Memigrasikan versi pemroses

Halaman ini berisi langkah-langkah untuk memigrasikan versi pemroses yang dilatih Document AI dari satu project ke project lain beserta skema set data dan sampel dari pemroses sumber ke pemroses tujuan. Langkah-langkah ini mengotomatiskan proses mengimpor versi pemroses, men-deploy-nya, dan menyetelnya sebagai versi default di project tujuan.

Sebelum memulai

  • Dapatkan Google Cloud Project ID.
  • Memiliki ID Pemroses Document AI.
  • Memiliki Cloud Storage.
  • Menggunakan Python: Notebook Jupyter (Vertex AI).
  • Perlu izin untuk memberikan akses ke akun layanan di project sumber dan tujuan.

Prosedur langkah demi langkah

Prosedurnya dijelaskan dalam langkah-langkah berikut.

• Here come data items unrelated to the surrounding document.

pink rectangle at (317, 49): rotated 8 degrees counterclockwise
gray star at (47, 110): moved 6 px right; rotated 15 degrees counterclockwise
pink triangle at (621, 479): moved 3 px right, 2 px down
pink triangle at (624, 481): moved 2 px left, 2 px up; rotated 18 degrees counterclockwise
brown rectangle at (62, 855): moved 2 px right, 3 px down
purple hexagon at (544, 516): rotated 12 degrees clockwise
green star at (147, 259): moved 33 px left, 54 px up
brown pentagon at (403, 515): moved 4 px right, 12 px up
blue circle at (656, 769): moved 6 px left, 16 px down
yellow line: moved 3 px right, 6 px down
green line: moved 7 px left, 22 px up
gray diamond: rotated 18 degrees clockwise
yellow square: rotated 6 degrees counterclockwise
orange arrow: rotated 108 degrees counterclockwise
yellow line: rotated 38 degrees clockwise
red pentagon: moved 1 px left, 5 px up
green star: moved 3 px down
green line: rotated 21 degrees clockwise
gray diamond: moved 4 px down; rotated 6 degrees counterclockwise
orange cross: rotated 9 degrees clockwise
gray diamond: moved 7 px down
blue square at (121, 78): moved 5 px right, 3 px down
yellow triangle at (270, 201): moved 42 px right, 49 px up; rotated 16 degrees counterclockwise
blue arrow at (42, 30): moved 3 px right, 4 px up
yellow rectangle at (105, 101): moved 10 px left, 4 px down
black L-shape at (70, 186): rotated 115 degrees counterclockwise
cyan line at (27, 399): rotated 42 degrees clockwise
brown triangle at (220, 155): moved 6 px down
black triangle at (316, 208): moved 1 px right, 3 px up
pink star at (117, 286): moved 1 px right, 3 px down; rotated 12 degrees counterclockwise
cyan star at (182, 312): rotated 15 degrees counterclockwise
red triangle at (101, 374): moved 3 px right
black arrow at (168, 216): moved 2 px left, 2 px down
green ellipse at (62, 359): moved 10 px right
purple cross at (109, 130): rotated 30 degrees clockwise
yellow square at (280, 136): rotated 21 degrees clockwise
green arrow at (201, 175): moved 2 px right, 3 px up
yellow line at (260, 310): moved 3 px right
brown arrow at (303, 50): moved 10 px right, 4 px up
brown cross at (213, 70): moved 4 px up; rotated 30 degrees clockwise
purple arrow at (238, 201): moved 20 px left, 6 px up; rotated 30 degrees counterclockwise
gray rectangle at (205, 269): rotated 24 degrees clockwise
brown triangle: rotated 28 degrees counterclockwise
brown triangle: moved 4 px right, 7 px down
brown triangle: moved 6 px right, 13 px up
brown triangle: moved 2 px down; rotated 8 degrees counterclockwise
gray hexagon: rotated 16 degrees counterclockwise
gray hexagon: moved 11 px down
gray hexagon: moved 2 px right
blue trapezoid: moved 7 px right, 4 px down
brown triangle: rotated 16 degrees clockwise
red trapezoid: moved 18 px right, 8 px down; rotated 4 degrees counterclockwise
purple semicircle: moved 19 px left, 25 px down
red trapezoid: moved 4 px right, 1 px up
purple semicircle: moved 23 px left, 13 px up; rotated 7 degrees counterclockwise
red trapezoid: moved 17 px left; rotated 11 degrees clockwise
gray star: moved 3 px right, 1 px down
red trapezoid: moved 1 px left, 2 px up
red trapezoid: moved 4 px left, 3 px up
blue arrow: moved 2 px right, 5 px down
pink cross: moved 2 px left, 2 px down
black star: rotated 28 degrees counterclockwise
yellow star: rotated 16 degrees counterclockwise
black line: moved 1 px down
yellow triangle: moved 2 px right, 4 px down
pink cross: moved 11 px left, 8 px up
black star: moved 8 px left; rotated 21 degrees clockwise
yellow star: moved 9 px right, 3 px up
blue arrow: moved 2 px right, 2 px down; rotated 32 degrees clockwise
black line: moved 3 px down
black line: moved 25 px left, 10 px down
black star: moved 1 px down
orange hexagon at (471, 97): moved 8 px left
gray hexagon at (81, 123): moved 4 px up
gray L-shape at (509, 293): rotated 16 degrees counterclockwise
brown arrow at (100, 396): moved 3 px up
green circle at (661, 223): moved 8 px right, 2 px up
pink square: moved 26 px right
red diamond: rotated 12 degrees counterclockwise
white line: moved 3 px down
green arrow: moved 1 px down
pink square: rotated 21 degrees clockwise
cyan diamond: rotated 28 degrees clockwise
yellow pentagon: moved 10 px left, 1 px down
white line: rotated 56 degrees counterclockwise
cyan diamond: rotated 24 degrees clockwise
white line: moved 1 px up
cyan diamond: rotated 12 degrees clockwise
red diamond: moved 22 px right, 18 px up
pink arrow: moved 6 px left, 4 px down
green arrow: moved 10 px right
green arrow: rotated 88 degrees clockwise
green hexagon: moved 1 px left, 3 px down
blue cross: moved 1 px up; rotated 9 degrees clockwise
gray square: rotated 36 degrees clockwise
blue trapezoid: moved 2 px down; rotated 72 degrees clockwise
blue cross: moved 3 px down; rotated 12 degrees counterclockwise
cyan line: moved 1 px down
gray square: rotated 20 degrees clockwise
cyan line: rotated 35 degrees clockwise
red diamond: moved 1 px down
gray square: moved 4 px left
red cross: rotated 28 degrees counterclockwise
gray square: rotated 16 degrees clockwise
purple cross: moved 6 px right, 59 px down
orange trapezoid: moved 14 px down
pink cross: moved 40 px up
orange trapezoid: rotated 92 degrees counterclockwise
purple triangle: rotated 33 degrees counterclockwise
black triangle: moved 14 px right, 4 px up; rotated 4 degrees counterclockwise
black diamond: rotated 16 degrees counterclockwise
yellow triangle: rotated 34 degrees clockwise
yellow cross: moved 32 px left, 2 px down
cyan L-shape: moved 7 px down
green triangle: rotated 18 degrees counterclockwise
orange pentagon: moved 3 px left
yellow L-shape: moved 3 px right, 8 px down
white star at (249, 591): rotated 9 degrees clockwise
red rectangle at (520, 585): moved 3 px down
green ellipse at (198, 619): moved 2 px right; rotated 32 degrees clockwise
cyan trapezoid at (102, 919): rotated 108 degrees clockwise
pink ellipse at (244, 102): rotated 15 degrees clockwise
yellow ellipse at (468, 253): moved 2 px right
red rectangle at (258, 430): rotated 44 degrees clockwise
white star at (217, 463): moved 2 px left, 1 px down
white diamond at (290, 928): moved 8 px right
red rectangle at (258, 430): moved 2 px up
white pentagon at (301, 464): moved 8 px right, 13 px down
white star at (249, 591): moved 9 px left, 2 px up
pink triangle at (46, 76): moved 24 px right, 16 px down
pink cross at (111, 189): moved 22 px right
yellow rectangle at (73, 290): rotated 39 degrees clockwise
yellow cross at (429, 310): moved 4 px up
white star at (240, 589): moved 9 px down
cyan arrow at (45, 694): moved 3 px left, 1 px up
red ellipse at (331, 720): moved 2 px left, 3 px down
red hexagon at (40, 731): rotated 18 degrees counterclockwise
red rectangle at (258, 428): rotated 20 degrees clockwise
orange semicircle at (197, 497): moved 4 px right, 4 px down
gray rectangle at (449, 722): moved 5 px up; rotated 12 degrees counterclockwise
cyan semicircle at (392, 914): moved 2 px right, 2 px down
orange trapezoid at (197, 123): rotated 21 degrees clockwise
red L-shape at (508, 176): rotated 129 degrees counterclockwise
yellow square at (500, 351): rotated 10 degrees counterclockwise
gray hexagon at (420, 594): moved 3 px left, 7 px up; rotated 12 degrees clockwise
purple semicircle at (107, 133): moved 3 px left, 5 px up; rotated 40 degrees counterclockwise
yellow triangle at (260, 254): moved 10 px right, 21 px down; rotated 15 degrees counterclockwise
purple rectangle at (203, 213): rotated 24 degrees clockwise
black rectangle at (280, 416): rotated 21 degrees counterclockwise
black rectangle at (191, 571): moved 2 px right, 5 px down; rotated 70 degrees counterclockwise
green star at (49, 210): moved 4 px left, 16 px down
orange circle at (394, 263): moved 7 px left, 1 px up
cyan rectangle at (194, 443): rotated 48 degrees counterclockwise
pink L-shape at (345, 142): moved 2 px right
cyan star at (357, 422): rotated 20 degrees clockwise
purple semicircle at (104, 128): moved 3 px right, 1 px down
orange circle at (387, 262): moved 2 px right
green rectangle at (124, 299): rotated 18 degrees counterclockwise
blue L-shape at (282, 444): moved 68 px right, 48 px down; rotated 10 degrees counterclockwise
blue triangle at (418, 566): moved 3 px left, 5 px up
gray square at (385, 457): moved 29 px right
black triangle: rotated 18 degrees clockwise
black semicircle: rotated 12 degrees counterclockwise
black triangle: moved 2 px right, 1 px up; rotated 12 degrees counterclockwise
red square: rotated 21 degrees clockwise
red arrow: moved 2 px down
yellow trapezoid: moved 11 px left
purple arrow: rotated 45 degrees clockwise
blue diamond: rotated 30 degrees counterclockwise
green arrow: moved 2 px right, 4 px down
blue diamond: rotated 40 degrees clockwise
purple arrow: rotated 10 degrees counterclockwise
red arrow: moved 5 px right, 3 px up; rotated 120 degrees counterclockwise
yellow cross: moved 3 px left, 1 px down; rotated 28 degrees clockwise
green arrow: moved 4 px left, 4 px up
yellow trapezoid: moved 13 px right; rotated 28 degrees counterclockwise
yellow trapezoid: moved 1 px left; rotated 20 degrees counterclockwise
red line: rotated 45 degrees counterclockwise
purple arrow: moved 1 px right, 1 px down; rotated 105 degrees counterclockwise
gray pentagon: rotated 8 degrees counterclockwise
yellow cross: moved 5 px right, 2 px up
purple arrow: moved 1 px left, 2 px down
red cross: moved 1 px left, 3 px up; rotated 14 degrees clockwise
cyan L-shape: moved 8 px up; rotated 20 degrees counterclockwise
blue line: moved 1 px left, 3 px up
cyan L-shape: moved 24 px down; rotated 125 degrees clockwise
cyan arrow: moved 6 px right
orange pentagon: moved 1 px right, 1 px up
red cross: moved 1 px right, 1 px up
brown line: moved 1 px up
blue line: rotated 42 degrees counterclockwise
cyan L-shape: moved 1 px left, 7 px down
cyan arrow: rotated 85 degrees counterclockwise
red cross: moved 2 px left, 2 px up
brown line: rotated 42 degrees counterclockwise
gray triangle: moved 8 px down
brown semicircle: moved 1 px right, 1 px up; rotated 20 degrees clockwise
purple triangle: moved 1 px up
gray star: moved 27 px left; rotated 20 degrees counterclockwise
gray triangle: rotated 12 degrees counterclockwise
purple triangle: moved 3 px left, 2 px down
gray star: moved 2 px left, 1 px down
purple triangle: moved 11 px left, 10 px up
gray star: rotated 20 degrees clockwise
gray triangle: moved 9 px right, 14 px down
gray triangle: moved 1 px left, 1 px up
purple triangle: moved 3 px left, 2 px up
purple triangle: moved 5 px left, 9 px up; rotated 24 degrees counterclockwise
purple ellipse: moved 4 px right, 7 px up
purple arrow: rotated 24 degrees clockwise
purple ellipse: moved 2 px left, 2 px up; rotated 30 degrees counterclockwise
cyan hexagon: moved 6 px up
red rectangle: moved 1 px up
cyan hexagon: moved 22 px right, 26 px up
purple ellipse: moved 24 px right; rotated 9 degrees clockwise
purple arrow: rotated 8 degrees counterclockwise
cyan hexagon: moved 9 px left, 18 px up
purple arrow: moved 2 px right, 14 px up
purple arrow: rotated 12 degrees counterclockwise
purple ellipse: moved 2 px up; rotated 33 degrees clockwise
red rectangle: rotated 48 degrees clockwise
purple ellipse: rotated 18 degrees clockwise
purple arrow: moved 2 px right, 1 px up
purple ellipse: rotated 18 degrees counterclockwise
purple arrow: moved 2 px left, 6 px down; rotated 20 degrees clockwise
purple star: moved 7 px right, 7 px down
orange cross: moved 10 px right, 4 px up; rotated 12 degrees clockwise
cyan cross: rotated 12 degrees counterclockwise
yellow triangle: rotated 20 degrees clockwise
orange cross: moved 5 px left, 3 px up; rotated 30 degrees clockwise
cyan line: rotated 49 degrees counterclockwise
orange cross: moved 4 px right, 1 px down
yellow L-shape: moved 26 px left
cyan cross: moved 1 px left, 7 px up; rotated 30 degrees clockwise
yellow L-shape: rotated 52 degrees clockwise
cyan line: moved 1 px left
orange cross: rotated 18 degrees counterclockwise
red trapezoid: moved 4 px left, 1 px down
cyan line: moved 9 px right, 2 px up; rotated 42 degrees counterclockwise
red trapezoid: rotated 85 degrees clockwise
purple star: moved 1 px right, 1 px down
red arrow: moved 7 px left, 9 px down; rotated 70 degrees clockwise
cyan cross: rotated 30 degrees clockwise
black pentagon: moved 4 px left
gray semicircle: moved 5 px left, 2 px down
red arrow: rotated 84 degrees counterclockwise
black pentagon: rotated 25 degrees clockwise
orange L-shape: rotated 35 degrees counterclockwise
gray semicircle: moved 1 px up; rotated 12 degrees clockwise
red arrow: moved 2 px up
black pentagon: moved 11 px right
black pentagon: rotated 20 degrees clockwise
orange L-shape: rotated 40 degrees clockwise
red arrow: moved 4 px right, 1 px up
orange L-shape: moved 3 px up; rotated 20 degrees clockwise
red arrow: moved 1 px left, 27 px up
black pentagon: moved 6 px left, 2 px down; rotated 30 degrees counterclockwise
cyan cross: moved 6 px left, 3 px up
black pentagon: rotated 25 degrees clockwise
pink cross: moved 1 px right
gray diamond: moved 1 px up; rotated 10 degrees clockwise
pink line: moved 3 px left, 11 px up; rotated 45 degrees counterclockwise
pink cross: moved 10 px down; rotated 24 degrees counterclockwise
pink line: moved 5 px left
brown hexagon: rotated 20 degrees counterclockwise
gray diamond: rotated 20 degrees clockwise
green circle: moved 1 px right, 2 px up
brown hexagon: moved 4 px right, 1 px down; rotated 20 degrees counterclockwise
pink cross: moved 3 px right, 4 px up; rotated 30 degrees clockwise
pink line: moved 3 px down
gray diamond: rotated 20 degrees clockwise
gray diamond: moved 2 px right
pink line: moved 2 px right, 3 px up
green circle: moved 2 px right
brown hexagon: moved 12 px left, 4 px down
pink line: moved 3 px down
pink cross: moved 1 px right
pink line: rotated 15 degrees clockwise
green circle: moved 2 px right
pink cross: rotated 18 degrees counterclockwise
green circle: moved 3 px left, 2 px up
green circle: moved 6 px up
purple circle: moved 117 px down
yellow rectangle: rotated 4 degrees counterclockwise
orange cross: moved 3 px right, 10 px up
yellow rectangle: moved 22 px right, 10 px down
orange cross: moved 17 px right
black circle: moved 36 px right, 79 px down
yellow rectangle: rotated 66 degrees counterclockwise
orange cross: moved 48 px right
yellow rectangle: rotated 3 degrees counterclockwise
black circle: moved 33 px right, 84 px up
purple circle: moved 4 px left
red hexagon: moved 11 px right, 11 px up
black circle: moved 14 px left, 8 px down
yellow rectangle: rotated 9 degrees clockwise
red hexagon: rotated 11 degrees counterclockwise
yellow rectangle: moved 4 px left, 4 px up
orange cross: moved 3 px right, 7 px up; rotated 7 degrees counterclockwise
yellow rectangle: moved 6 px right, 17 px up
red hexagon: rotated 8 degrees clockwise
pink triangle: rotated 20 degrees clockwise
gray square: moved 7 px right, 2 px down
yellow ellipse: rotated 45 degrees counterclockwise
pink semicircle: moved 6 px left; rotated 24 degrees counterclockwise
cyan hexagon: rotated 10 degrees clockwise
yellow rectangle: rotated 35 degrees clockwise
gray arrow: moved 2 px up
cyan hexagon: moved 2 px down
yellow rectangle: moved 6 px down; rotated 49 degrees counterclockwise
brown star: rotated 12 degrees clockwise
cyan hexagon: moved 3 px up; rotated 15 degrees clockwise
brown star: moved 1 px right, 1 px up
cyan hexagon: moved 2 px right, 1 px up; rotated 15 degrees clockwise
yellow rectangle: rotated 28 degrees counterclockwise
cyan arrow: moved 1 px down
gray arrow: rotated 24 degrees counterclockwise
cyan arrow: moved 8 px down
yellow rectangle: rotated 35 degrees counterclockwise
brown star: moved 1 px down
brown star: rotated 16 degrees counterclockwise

Langkah 1: Identifikasi akun layanan yang terkait dengan Vertex AI Notebook

!gcloud config list account

Output:

[core]
account = example@automl-project.iam.gserviceaccount.com

Your active configuration is: [default]

Langkah 2: Berikan izin yang diperlukan ke akun layanan

Di project Google Cloud yang merupakan tujuan migrasi yang diinginkan, tambahkan akun layanan yang diperoleh di langkah sebelumnya sebagai akun utama dan tetapkan dua peran berikut:

  • Administrator Document AI
  • Storage Admin

Lihat Memberikan peran ke akun layanan dan Kunci enkripsi yang dikelola pelanggan (CMEK) untuk mengetahui informasi selengkapnya.

processor-version-migrate-1

Agar migrasi berfungsi, akun layanan yang digunakan untuk menjalankan notebook ini harus memiliki:

  • Peran di project sumber dan tujuan untuk membuat bucket set data, atau membuat bucket set data jika tidak ada, serta izin baca dan tulis ke semua objek.
  • Peran Editor Document AI di project sumber seperti yang dijelaskan dalam Mengimpor versi pemroses.

Download kunci JSON untuk akun layanan, sehingga Anda dapat mengautentikasi dan memberi otorisasi sebagai Akun Layanan. Untuk mengetahui informasi selengkapnya, lihat Kunci akun layanan.

Berikutnya:

  1. Buka akun layanan.
  2. Pilih akun layanan yang dimaksudkan untuk melakukan tugas ini.
  3. Buka tab Keys, lalu klik Add Key, lalu pilih Create new key.
  4. Pilih jenis kunci (sebaiknya JSON).
  5. Klik Create dan download ke jalur tertentu. processor-version-migrate-2

  6. Perbarui jalur di variabel service_account_key dalam cuplikan berikut.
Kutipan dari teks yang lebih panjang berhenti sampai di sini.